[PROBLEM DETAILS]
Filter the records for lines holding the string "building".

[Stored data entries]
○ ○ ○ ○ ○

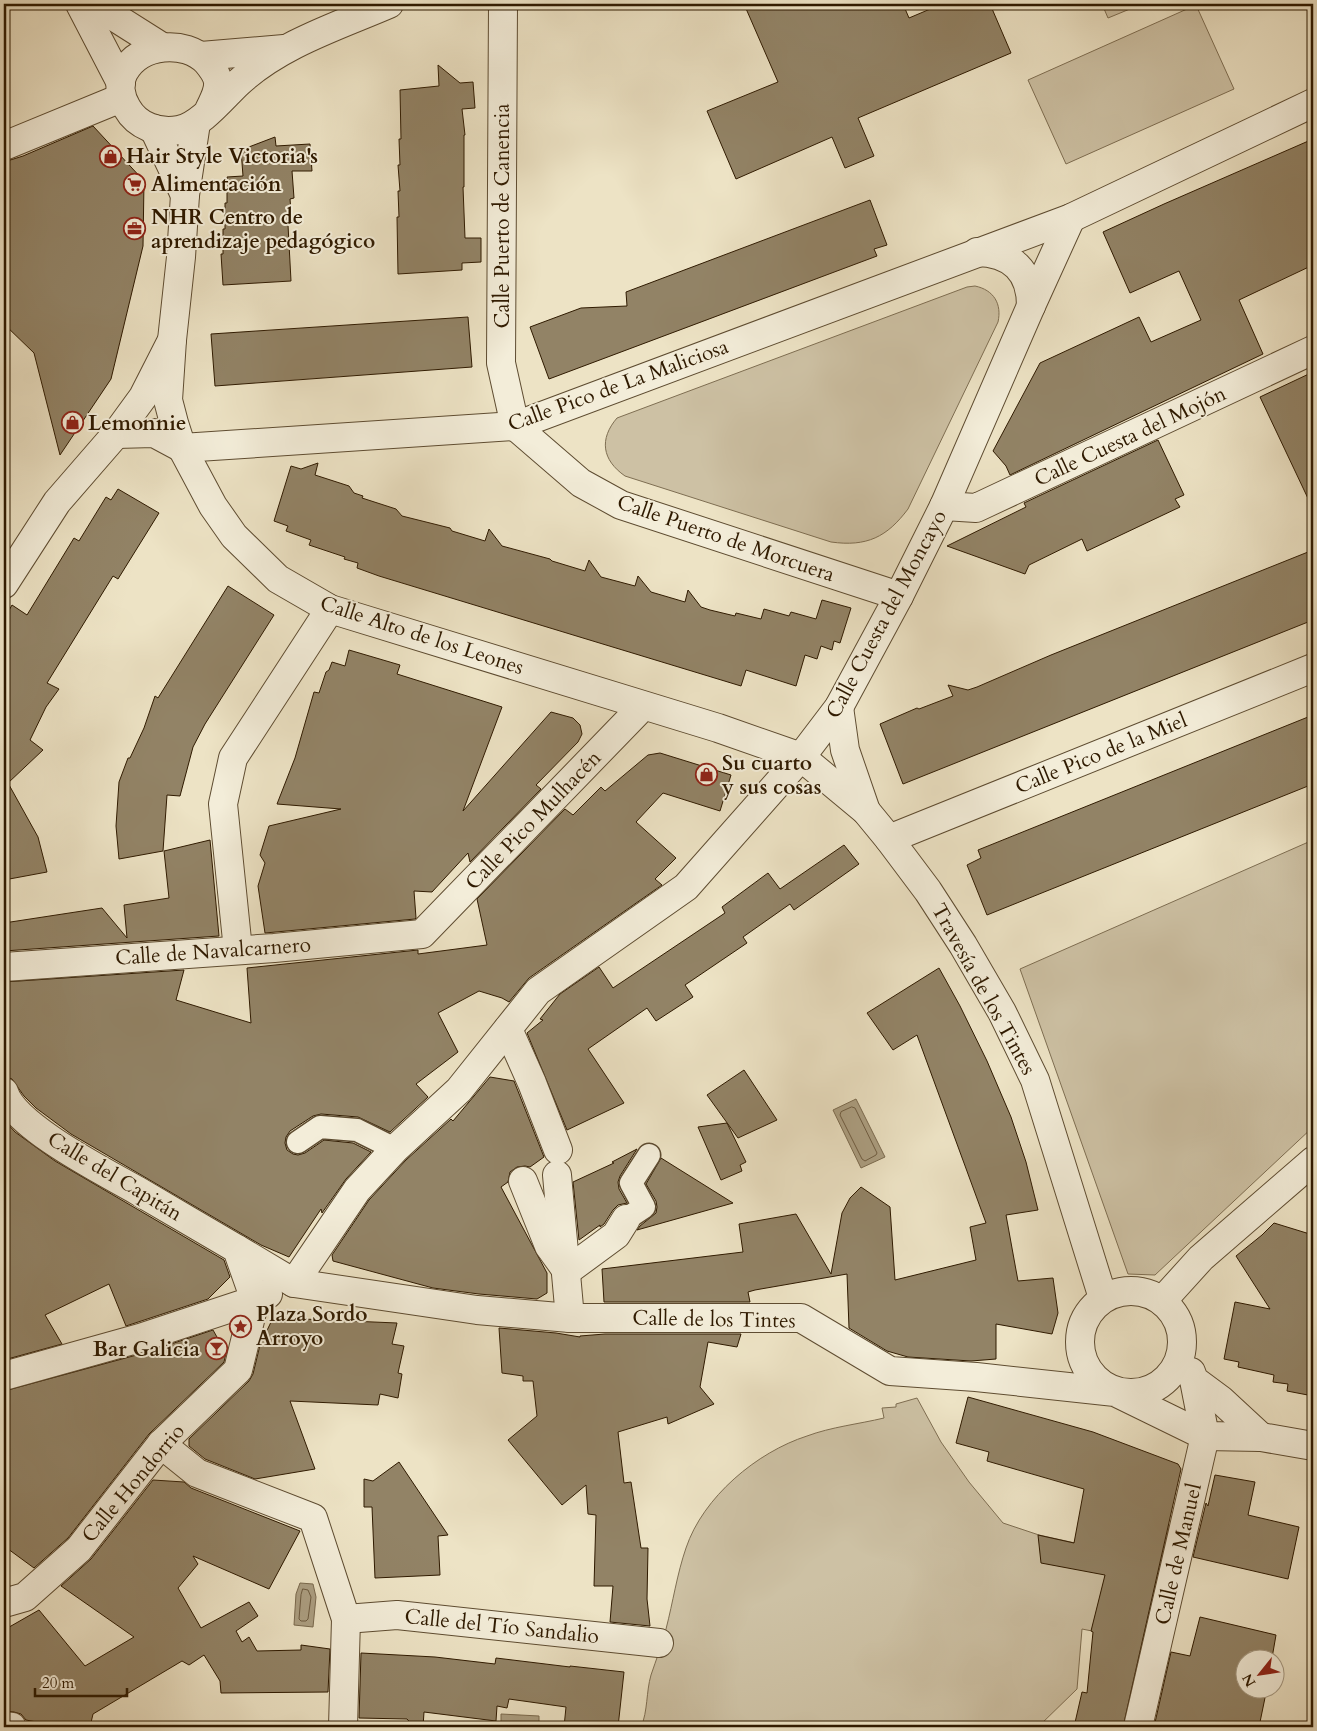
<svg xmlns="http://www.w3.org/2000/svg" width="1317" height="1731" font-family="Cardo,serif">
<style>
.green{fill:#cdc1a4;stroke:#7e6e52}
.water{fill:#ac9f82;stroke:#7a6a4e}
.lines{fill:none;stroke-linecap:round;stroke-linejoin:round}
.shore{stroke:#6e5c41;stroke-width:1}
.building{fill:#928366;stroke:#2f1a00}
.pedestrian-casing{stroke:#5e4c31;stroke-width:25}
.minor-casing{stroke:#5e4c31;stroke-width:30}
.pedestrian{stroke:#f3edd9;stroke-width:22}
.minor{stroke:#f3edd9;stroke-width:28}
.labels{text-anchor:middle;stroke-width:4;stroke-linejoin:round;paint-order:stroke}
.poi-label{font-size:21px;font-weight:bold;fill:#2f1a00;stroke:#f3edd9;text-anchor:start}
.street-label{font-size:21px;fill:#2f1a00;stroke:#f3edd9}
</style>
<rect width="100%" height="100%" fill="#ede3c5"/>
<filter id="stains"><feTurbulence type="fractalNoise" baseFrequency=".004" numOctaves="4"/><feColorMatrix values="0 0 0 0 .2 0 0 0 0 .09 0 0 0 0 .02 0 0 0 .5 -.17"/></filter>
<radialGradient id="worn" r=".72"><stop offset=".6" stop-color="#630" stop-opacity="0"/><stop offset="1" stop-color="#630" stop-opacity=".3"/></radialGradient>
<g class="green">
<path d="M1102,4H1142L1108,18Z"/>
<path d="M1196,5L1234,89L1066,164L1028,80Z"/>
<path d="M975,286C994,290 1002,304 998,322L908,509C887,537 867,547 831,542L625,476C602,460 599,439 617,418L967,287Z"/>
<path d="M1313,840V1127L1155,1275L1128,1274L1020,969Z"/>
<path d="M917,1398L941,1442L969,1482L1003,1523L1039,1535L1075,1543L1082,1504L1169,1526L1142,1641L1082,1629L1077,1689L1038,1727H641C648,1711 646,1692 651,1675C656,1660 662,1645 666,1629C673,1602 677,1574 686,1548C703,1497 757,1452 807,1436C831,1427 859,1424 884,1418L882,1408L896,1407V1404Z"/>
</g>
<g class="water">
<path d="M856,1099L885,1157L861,1168L833,1110Z"/>
<path d="M300,1583L313,1584L316,1597L313,1627L294,1625L296,1594Z"/>
<path d="M501,1714L539,1716V1727H501Z"/>
</g>
<g class="lines">
<g class="shore">
<path d="M852,1107L855,1108L877,1153L876,1155L865,1161L862,1159L840,1115L841,1112Z"/>
<path d="M303,1589L308,1590L311,1597L308,1619L306,1621H301L299,1619L301,1595Z"/>
</g>
</g>
<g class="building">
<path d="M744,4H903L909,18L942,4H990L1011,53L858,118L874,156L845,168L832,137L736,179L707,111L778,82Z"/>
<path d="M438,65L460,83L473,82L475,108L462,109L465,135H464V187H463L465,238H481V262L462,263V270L398,274L397,217H399L398,191H400L398,165H400L399,139H401L400,90L439,86Z"/>
<path d="M93,126L144,181L143,246L111,379L60,455L34,353L4,324V162L23,156Z"/>
<path d="M275,137L276,146L310,144L312,171H292L294,198L290,199L292,224L288,225L291,281L223,285L221,254H223V229H225V203H227V177L243,176L241,150Z"/>
<path d="M1313,139V265L1239,300L1263,354L1010,475L1006,466L993,451L1040,363L1139,317L1151,342L1201,320L1179,271L1130,293L1103,232L1164,204Z"/>
<path d="M870,200L887,245L874,249L877,256L549,379L530,327L581,308L627,306L626,292Z"/>
<path d="M468,317L472,367L215,386L211,334Z"/>
<path d="M1313,372V509L1260,397Z"/>
<path d="M1158,440L1184,495L1175,499L1180,507L1087,551L1082,539L1029,565L1025,574L947,546L1026,507L1024,503Z"/>
<path d="M318,463L315,475L349,486L354,493L363,496L362,498L396,509L402,516L450,528L452,531L485,541L489,529L502,546L550,559L552,561L585,571L589,560L601,577L635,586L638,576L651,592L685,602L688,590L701,607L710,610L735,616L736,613L761,619L764,609L789,616L791,612L816,619L822,600L851,608L840,643L834,641L832,650L821,646L817,659L805,655L796,686L746,670L741,686L379,576L357,568L358,563L344,559L345,557L309,545L311,540L286,531L288,526L274,521L291,466L301,469Z"/>
<path d="M118,489L159,513L118,579L113,576L47,683L59,689L46,707L30,740L43,750L8,783L38,837L47,872L4,880V619L12,605L27,615L74,538L79,541L106,497L111,500Z"/>
<path d="M1313,550V620L903,784L880,724L917,708L919,709L953,696L948,685L968,690L977,687L1051,655Z"/>
<path d="M228,586L274,615L205,724L193,747L180,796L167,795L163,851L119,859L116,826L119,782L128,758H130L144,728L155,696L158,698Z"/>
<path d="M349,650L400,665L397,674L502,707L463,811L551,712L573,718L580,725L582,734L578,742L536,785L541,789L470,862L468,853L432,892L414,891L416,918L415,919L265,933L258,886L265,863L260,855L269,826L341,809L277,804L295,758L314,692L319,693L326,672L329,670L332,662L345,666Z"/>
<path d="M1313,715V784L987,915L967,865L981,858L978,850Z"/>
<path d="M660,753L731,775L720,811L663,793L636,822L676,858L655,879L662,885L529,978L509,1002L502,998L479,991L438,1013L458,1052L416,1084L428,1097L390,1132L358,1117L321,1114L313,1116L290,1131L286,1137L285,1143L287,1150L293,1154L298,1155L305,1153L324,1140L353,1143L371,1152L346,1179L322,1213L321,1209L289,1257L261,1245L71,1134L36,1108L24,1096L12,1079L4,1076V982L184,970L176,1000L251,1023L247,968L418,950V954L487,945L477,899L565,809L573,815L601,787L605,791L648,755Z"/>
<path d="M210,840L219,936L4,951V923L102,908L127,938L124,905L169,898L164,851Z"/>
<path d="M844,845L859,864L794,910L790,904L743,937L747,943L685,985L693,997L656,1021L647,1008L588,1049L624,1103L567,1130L527,1033L543,1020L540,1019L560,994L599,967L613,988L725,913L722,907L768,873L780,889Z"/>
<path d="M939,968L960,1006L987,1061L1011,1117L1026,1162L1038,1210L1006,1215L1018,1281L1053,1278L1058,1313L1052,1334L996,1324V1359L971,1361L908,1357L887,1351L849,1328L847,1274L755,1290L748,1292L750,1302H604L602,1269L743,1252L739,1224L796,1214L831,1274L842,1213L850,1198L861,1187L890,1207L895,1280L976,1260L970,1227L986,1223L917,1035L893,1050L867,1013Z"/>
<path d="M744,1070L777,1120L738,1138L707,1095Z"/>
<path d="M490,1077L514,1081L544,1157L530,1167L525,1166L517,1167L510,1172L508,1182L501,1187L547,1273V1293L537,1299L479,1294L433,1288L333,1261L332,1255L369,1200L406,1160L451,1119L453,1121Z"/>
<path d="M4,1120L15,1132L55,1161L224,1260L230,1277L208,1299L126,1326L109,1284L45,1315L62,1344L4,1360Z"/>
<path d="M727,1123L746,1162L740,1165L742,1171L721,1180L698,1127Z"/>
<path d="M637,1149L620,1176L618,1182L619,1189L627,1203L618,1205L613,1210L604,1224L600,1227V1225L579,1240L573,1182L614,1163L612,1162Z"/>
<path d="M661,1158L733,1203L637,1230L640,1226L656,1213L657,1207L656,1201L646,1184Z"/>
<path d="M1274,1223L1313,1235V1396L1287,1391L1288,1384L1273,1382L1274,1375L1238,1367L1239,1362L1224,1359L1235,1302L1270,1309L1236,1256L1262,1235Z"/>
<path d="M303,1319L397,1323L392,1344L404,1346L398,1373L402,1374L398,1398L380,1394L378,1405L290,1401L315,1469L255,1479L205,1459L189,1446V1439L249,1381L253,1374L260,1345L272,1320Z"/>
<path d="M499,1328L556,1333L580,1337V1336L605,1334H741L737,1347L708,1342L700,1387L714,1404L668,1424L667,1417L618,1432L624,1483L631,1482L641,1548H648L647,1599L650,1626L610,1622L613,1586H594L596,1515L588,1514L586,1485L562,1505L508,1440L537,1416L533,1381H523V1376L502,1373Z"/>
<path d="M213,1330L226,1353L224,1362L149,1434L68,1538L34,1568L4,1546V1391L144,1353Z"/>
<path d="M968,1397L1093,1432L1178,1464L1181,1469L1123,1727H1074L1082,1692L1087,1693L1093,1632L1091,1631L1105,1575L1041,1563L1038,1535L1074,1543L1084,1489L987,1461L989,1452L956,1443Z"/>
<path d="M399,1462L448,1535L438,1536L440,1575L375,1578L372,1507H364V1479L373,1481Z"/>
<path d="M1215,1475L1255,1482L1248,1515L1299,1527L1288,1579L1193,1557L1206,1503L1208,1506Z"/>
<path d="M153,1480L184,1482L191,1488L300,1531L269,1589L193,1556L198,1564L178,1588L201,1628L249,1602L258,1616L236,1631L242,1642L249,1637L257,1651L301,1650V1645L330,1649L328,1692L221,1693L220,1681L204,1655L189,1665L182,1661L93,1714L90,1727H63L26,1720L21,1714L14,1712L4,1711V1630L39,1610L85,1666L134,1637L61,1586L91,1559Z"/>
<path d="M1200,1617L1276,1635L1272,1658H1244V1688H1267L1259,1727H1154L1171,1652L1190,1656Z"/>
<path d="M361,1653L435,1657L495,1664L496,1658L570,1667V1666L624,1672L618,1727H564L566,1707L509,1699L507,1708L497,1706L496,1721L424,1712L423,1727H414L407,1719L359,1718Z"/>
</g>
<g class="lines">
<defs>
<g id="pedestrian">
<path d="M298,1142L320,1127L357,1130L395,1149"/>
<path d="M626,1219L644,1207L631,1183L649,1155"/>
</g>
<g id="minor">
<path d="M80,4L121,83"/>
<path d="M94,4L162,47"/>
<path d="M503,4L501,363L515,426L581,483L621,505L899,596"/>
<path d="M201,56L284,49"/>
<path d="M209,110C213,101 219,92 218,82C217,74 212,68 207,62C185,39 140,43 124,72C118,83 120,97 127,108C137,126 159,134 179,130C200,126 223,97 238,83C280,44 338,26 389,4"/>
<path d="M154,129L185,195"/>
<path d="M4,146L121,98"/>
<path d="M977,252C1012,253 1031,271 1031,306"/>
<path d="M172,340L168,400L174,423L182,448L213,506L234,536L278,579L330,609L718,728L801,757L866,811L889,839L928,891L963,945L1002,1012L1035,1080L1103,1298"/>
<path d="M116,434L154,433L182,448L515,426L1071,218L1313,103"/>
<path d="M944,506L976,508L1313,350"/>
<path d="M4,584L57,502L116,434L143,397L172,340L181,257L185,195L196,123"/>
<path d="M839,707L845,750L866,811"/>
<path d="M889,839L1313,668"/>
<path d="M238,950L223,804L233,758L330,609"/>
<path d="M4,967L274,948L422,934L643,706"/>
<path d="M508,1029L532,1083L558,1150"/>
<path d="M4,1092C15,1127 105,1172 138,1191C171,1210 204,1230 237,1249L255,1300L140,1338L4,1376"/>
<path d="M557,1175L570,1318"/>
<path d="M523,1181L549,1246L567,1271L616,1235L626,1219"/>
<path d="M237,1249L294,1283L477,1310L570,1318H801L890,1371L976,1377L1115,1392L1205,1436L1261,1437L1313,1446"/>
<path d="M294,1283L357,1190L395,1149L459,1090L538,991L686,887L801,757L839,707L899,596L944,506L1031,306L1071,218"/>
<circle cx="1131" cy="1342" r="51"/>
<path d="M1162,1301L1201,1258L1313,1161"/>
<path d="M1191,1372L1194,1380L1221,1400L1261,1437"/>
<path d="M161,1444L197,1473L313,1518L346,1619L343,1727"/>
<path d="M4,1603L25,1597L79,1549L161,1444L238,1370L255,1300L268,1294"/>
<path d="M346,1619L397,1615L659,1643"/>
<path d="M4,1726L12,1727"/>
<path d="M1138,1727L1205,1436L1194,1380"/>
</g>
</defs>
<use href="#pedestrian" class="pedestrian-casing"/>
<use href="#minor" class="minor-casing"/>
<use href="#pedestrian" class="pedestrian"/>
<use href="#minor" class="minor"/>
</g>
<defs>
<symbol id="shop-ring" viewBox="-11 -11 22 22"><circle r="9.5" fill="#f3edd9" stroke="#8f2418" stroke-width="1.5"/><path d="M-5-2.5h2.3a2.7 3.5 0 0 1 5.4 0H5L5.5 6h-11ZM-1.5-2.5h3a1.5 2.3 0 0 0-3 0Z" fill="#8f2418"/></symbol>
<symbol id="supermarket-ring" viewBox="-11 -11 22 22"><circle r="9.5" fill="#f3edd9" stroke="#8f2418" stroke-width="1.5"/><path d="M-6-5.5h2.5l.6 2H6L4.5 2H-2.5L-4.4-4H-6ZM-1.5 3.2a1.3 1.3 0 1 0 .1 0ZM3 3.2a1.3 1.3 0 1 0 .1 0Z" fill="#8f2418"/></symbol>
<symbol id="office-ring" viewBox="-11 -11 22 22"><circle r="9.5" fill="#f3edd9" stroke="#8f2418" stroke-width="1.5"/><path d="M-6-3h4V-5.5h4V-3h4V5H-6ZM-1-4.5V-3h2v-1.5ZM-6 0V1H6V0Z" fill="#8f2418"/></symbol>
<symbol id="sight-ring" viewBox="-11 -11 22 22"><circle r="9.5" fill="#f3edd9" stroke="#8f2418" stroke-width="1.5"/><path d="M0-6L1.8-2.2L6-1.7L2.9 1.2L3.7 5.4L0 3.3L-3.7 5.4L-2.9 1.2L-6-1.7L-1.8-2.2Z" fill="#8f2418"/></symbol>
<symbol id="bar-ring" viewBox="-11 -11 22 22"><circle r="9.5" fill="#f3edd9" stroke="#8f2418" stroke-width="1.5"/><path d="M-6-5H6L.8 .8V4.5H3.5V6h-7V4.5H-.8V.8Z" fill="#8f2418"/></symbol>
</defs>
<g fill-rule="evenodd">
<use href="#shop-ring" x="98" y="144" width="25" height="25"/>
<use href="#supermarket-ring" x="122" y="172" width="25" height="25"/>
<use href="#office-ring" x="122" y="216" width="25" height="25"/>
<use href="#shop-ring" x="60" y="410" width="25" height="25"/>
<use href="#shop-ring" x="694" y="762" width="25" height="25"/>
<use href="#sight-ring" x="228" y="1314" width="25" height="25"/>
<use href="#bar-ring" x="204" y="1336" width="25" height="25"/>
</g>
<g class="labels">
<g class="poi-label">
<text x="126" y="163">Hair Style Victoria's</text>
<text x="151" y="191">Alimentación</text>
<text x="151" y="224">NHR Centro de<tspan x="151" dy="24">aprendizaje pedagógico</tspan></text>
<text x="88" y="430">Lemonnie</text>
<text x="722" y="770">Su cuarto<tspan x="722" dy="24">y sus cosas</tspan></text>
<text x="256" y="1321">Plaza Sordo<tspan x="256" dy="24">Arroyo</tspan></text>
<text x="200" y="1356" text-anchor="end">Bar Galicia</text>
</g>
<g class="street-label">
<text transform="translate(502 216) rotate(-90)" y="7">Calle Puerto de Canencia</text>
<text transform="translate(618 385) rotate(-20)" y="7">Calle Pico de La Maliciosa</text>
<text transform="translate(1130 436) rotate(-25)" y="7">Calle Cuesta del Mojón</text>
<text transform="translate(726 538) rotate(19)" y="7">Calle Puerto de Morcuera</text>
<text transform="translate(886 614) rotate(-62)" y="7">Calle Cuesta del Moncayo</text>
<text transform="translate(422 635) rotate(18)" y="7">Calle Alto de los Leones</text>
<text transform="translate(1101 753) rotate(-22)" y="7">Calle Pico de la Miel</text>
<text transform="translate(533 820) rotate(-46)" y="7">Calle Pico Mulhacén</text>
<text transform="translate(213 951) rotate(-4)" y="7">Calle de Navalcarnero</text>
<text transform="translate(984 989) rotate(61)" y="7">Travesía de los Tintes</text>
<text transform="translate(115 1176) rotate(31)" y="7">Calle del Capitán</text>
<text transform="translate(714 1319) rotate(1)" y="7">Calle de los Tintes</text>
<text transform="translate(133 1483) rotate(-50)" y="7">Calle Hondorrio</text>
<text transform="translate(1178 1554) rotate(-77)" y="7">Calle de Manuel</text>
<text transform="translate(502 1626) rotate(6)" y="7">Calle del Tío Sandalio</text>
</g>
</g>
<rect width="1317" height="1731" fill="none" stroke="#ede3c5" stroke-width="20"/>
<rect x="5" y="5" width="1307" height="1721" fill="none" stroke="#2f1a00" stroke-width="2.5"/>
<rect x="10" y="10" width="1297" height="1711" fill="none" stroke="#2f1a00"/>
<g transform="translate(1260 1674) rotate(240)"><circle r="24" fill="#f3edd9" stroke="#a59982"/>
<path d="M0-4L9 19L0 12L-9 19Z" fill="#8f2418"/>
<text y="-8" font-size="14" font-weight="bold" text-anchor="middle" fill="#2f1a00">N</text>
</g>
<path d="M35 1688v8h92v-8" fill="none" stroke="#2f1a00" stroke-width="2.5"/>
<text x="42" y="1688" font-size="15" fill="#2f1a00" stroke="#f3edd9" stroke-width="4" paint-order="stroke">20 m</text>
<rect width="100%" height="100%" filter="url(#stains)"/>
<rect width="100%" height="100%" fill="url(#worn)"/>
</svg>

○ ○ ○ ○ ○

[ANSWER TO THIS EXERCISE]
.building{fill:#928366;stroke:#2f1a00}
<g class="building">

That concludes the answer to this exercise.